## The task
Your answer must be an exact copy of the listing that follows, with all pictures omitted.

## Source data

▬▬▬▬▬▬▬▬▬▬

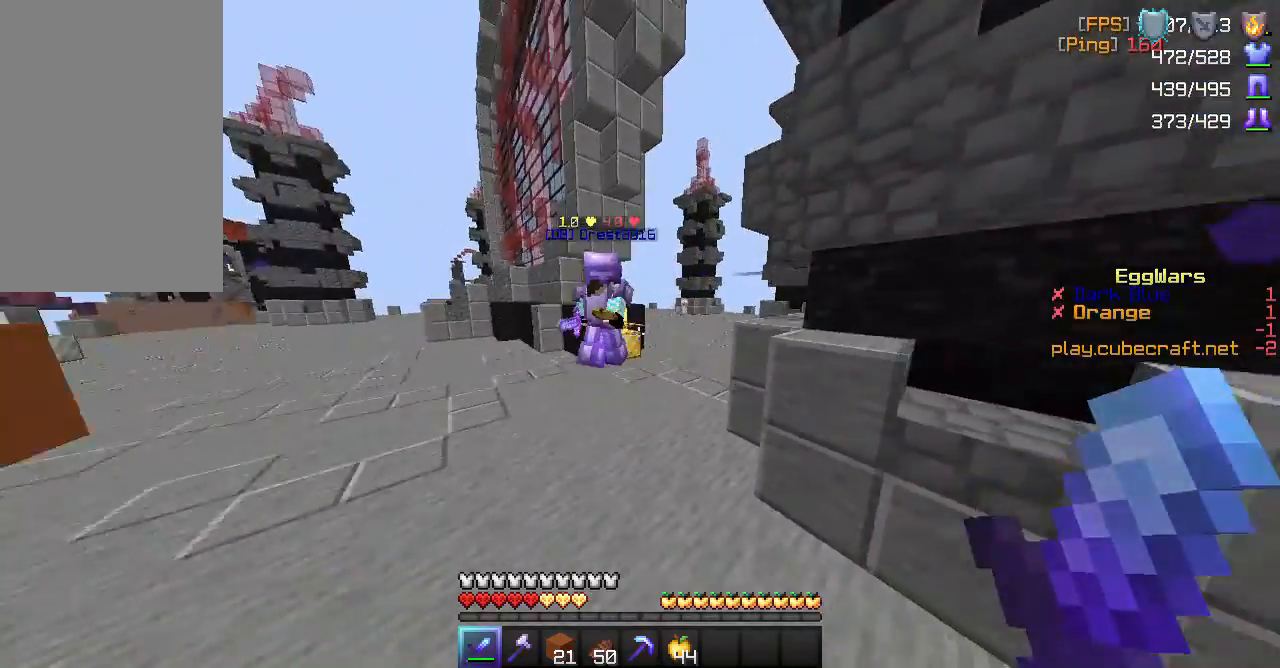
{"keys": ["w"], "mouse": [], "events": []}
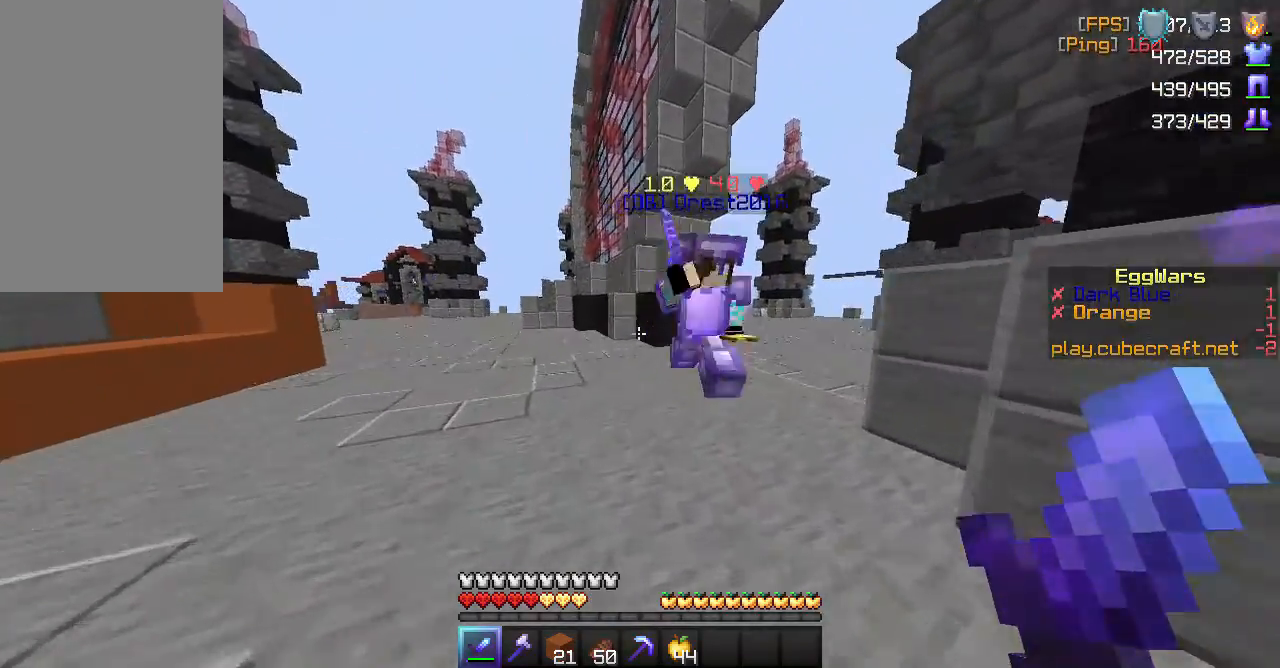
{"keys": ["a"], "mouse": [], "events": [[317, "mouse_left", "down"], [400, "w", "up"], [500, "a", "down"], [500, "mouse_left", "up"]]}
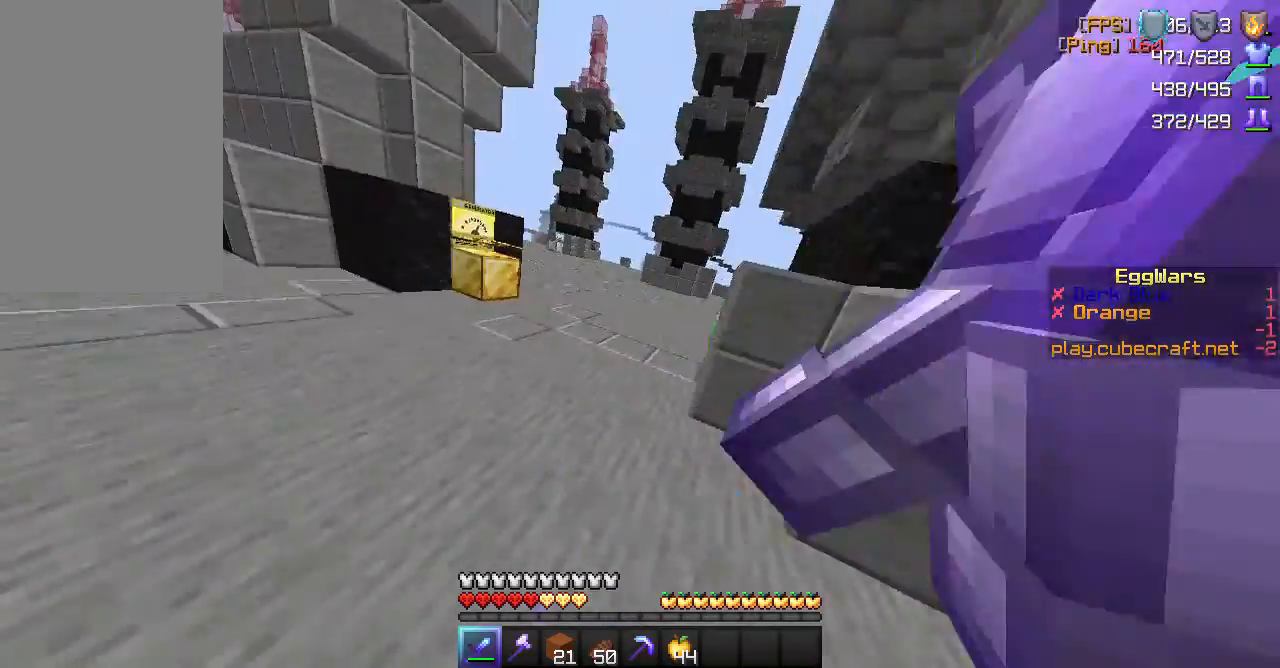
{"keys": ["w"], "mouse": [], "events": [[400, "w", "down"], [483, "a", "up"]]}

▬▬▬▬▬▬▬▬▬▬

## Answer area
{"keys": ["w"], "mouse": [], "events": []}
{"keys": ["a"], "mouse": [], "events": [[317, "mouse_left", "down"], [400, "w", "up"], [500, "a", "down"], [500, "mouse_left", "up"]]}
{"keys": ["w"], "mouse": [], "events": [[400, "w", "down"], [483, "a", "up"]]}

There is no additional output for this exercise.